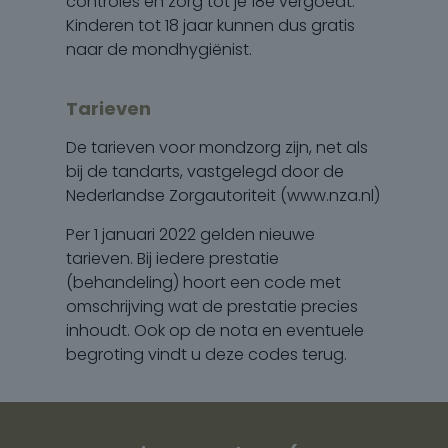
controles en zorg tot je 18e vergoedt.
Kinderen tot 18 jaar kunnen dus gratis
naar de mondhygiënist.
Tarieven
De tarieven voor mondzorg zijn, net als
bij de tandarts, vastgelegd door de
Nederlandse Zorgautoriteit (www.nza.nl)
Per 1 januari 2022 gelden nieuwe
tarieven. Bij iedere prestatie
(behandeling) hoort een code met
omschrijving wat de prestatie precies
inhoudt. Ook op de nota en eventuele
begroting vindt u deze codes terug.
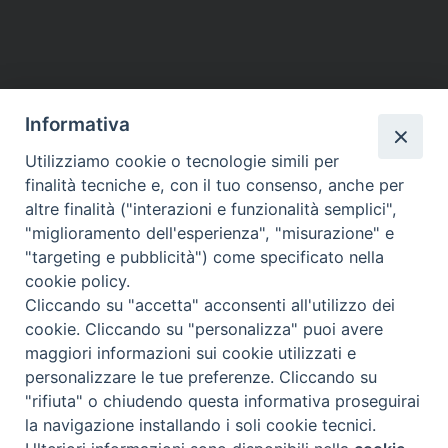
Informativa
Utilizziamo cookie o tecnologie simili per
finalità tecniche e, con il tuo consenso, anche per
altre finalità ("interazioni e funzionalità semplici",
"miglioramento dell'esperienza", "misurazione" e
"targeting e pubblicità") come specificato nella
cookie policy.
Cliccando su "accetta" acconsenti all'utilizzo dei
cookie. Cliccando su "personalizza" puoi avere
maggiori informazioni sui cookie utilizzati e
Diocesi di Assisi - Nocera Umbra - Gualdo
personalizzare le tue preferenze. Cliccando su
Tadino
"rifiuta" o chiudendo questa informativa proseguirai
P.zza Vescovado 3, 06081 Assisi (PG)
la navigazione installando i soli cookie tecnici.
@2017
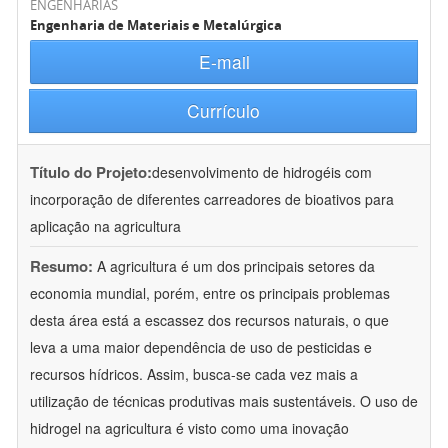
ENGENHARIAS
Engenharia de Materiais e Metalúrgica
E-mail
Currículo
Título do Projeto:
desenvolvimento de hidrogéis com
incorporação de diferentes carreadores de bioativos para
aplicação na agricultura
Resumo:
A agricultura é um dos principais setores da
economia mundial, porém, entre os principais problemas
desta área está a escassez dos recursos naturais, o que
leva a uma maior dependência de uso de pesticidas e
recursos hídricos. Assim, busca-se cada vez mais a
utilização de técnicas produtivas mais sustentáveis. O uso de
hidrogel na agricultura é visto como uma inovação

________________________

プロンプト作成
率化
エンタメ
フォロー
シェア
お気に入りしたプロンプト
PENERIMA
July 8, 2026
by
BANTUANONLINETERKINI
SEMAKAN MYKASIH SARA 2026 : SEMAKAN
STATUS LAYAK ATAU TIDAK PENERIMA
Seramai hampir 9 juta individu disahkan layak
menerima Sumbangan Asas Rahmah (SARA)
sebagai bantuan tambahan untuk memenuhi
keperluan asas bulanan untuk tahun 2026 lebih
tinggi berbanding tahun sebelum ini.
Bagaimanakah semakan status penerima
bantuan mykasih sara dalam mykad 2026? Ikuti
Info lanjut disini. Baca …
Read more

________________________

** Requirement **
Match on "cookie" and report each line of the data above that has it.

** Response for this exercise **
Utilizziamo cookie o tecnologie simili per
cookie policy.
cookie. Cliccando su "personalizza" puoi avere
maggiori informazioni sui cookie utilizzati e
la navigazione installando i soli cookie tecnici.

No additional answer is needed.